Elsewhere, the regional communications utility was working to restore fiber-optic cable damaged by storms late last week. Damage to cable and power lines blacked out landline and broadband service to a far-flung stretches of central and northern Queensland.
Rainfall for the week ended Jan. 28, 2013, in the state of Queensland, Australia. Highest amounts are above 400 mm (about 16 inches).
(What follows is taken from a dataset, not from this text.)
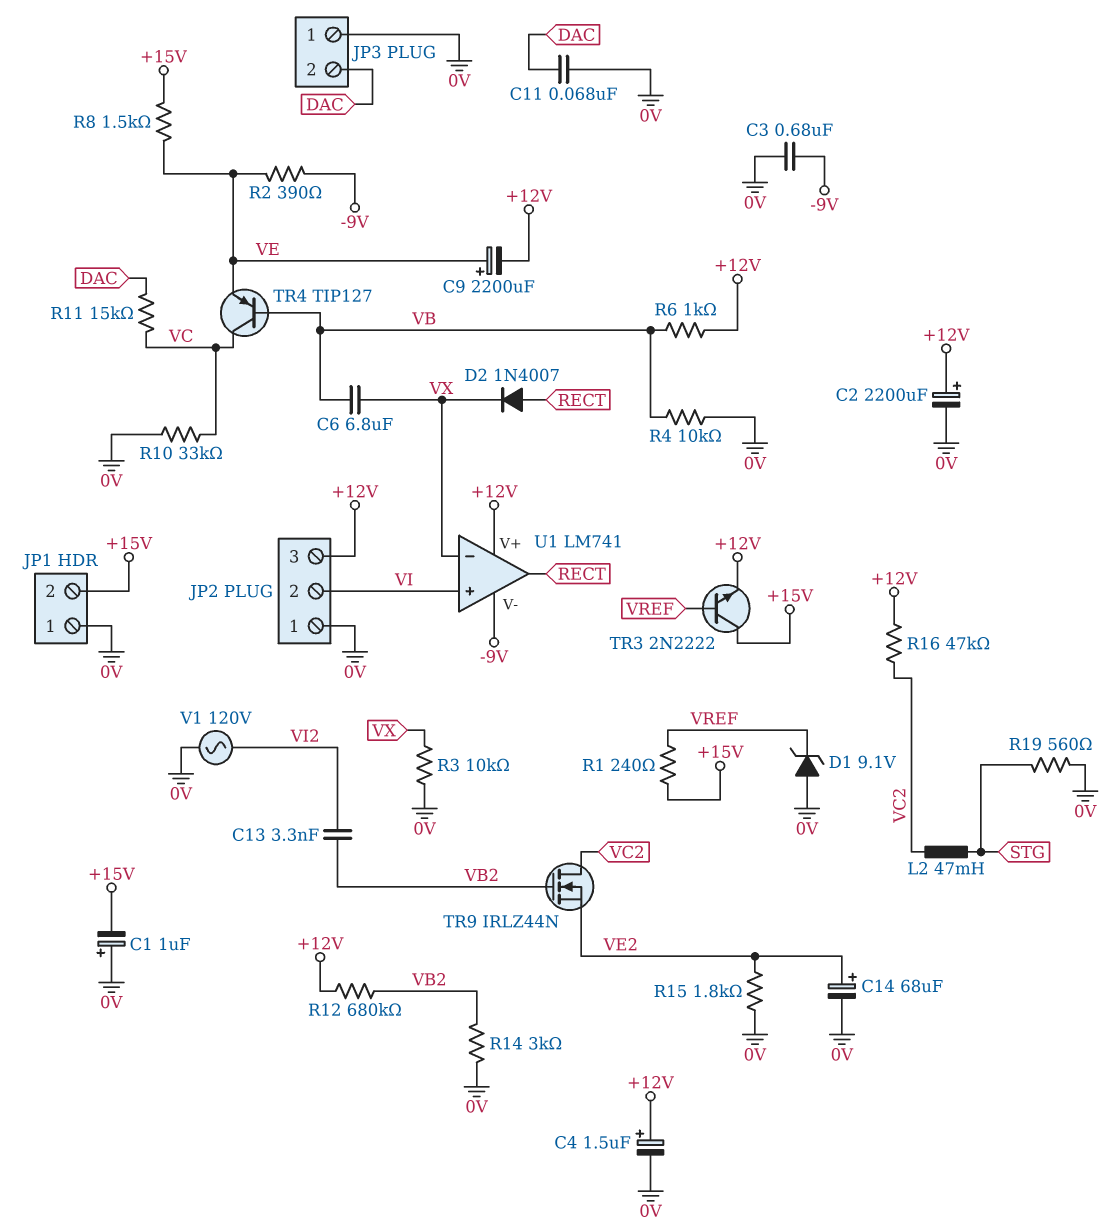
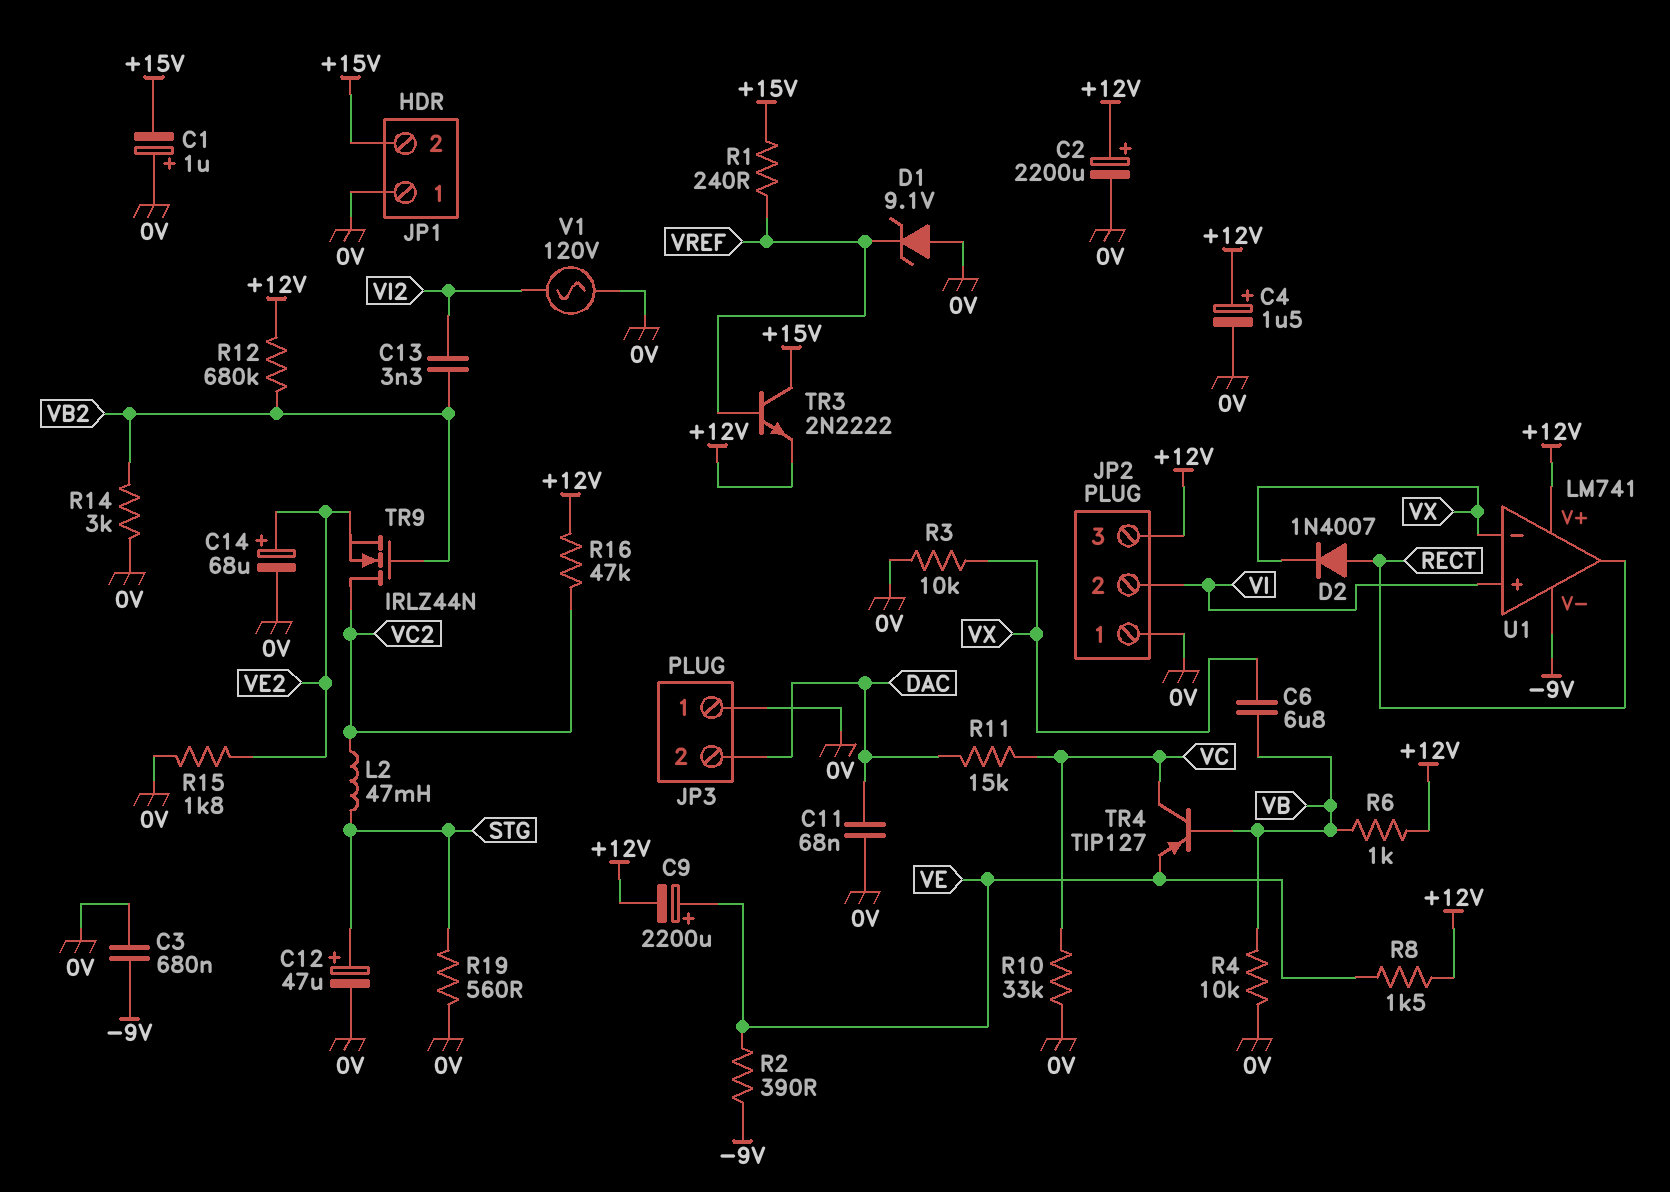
C12: none -> 47uF (plus STG, minus 0V)
R8: 1.5k (+15V, VE) -> 1.5k (+12V, VE)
The rain was unleashed by the former Tropical Cyclone Oswald, which angled southeastward over eastern Queensland following landfall on the Cape York Peninsula. (image credit: Bureau of Meteorology website)
Flooding rain began in far-northern Queensland with the landfall of Tropical Cyclone Oswald, which struck the Cape York Peninsula near Jan. 21. Oswald, rather than dissipating, held together as a significant tropical low, drifting southward inboard of the Queensland coast.
As the former cyclone drifted southward, it spread flooding rainfall and strong winds along its path. Cairns, Townsville and Rockhampton were among the coastal cities drenched last week by the leftovers of Oswald.
Sunday, torrential rain and high winds spread southward into northeastern New South Wales, where more than 2,000 people were reportedly cut off, the ABC said on Monday.
Windswept rain pelted greater Sydney Monday and Monday night, local time.
Since Friday, rainfall at Upper Springbrook has been at least 1,433 mm (56.4 inches), of which 744 mm fell within 24 hours, the Australian Bureau of Meteorology (BoM) website showed. The BoM indicate that the gauge is automated and the amount has not been verified.
In nearby New South Wales, hard on the Queensland border, a gauge at Hopkins Creek gathered in 1006 mm (39.6 inches) of rain since Friday.
Many other falls of 400 to 600 mm (up to 2 feet) since Friday were indicated by data posted on the BoM website.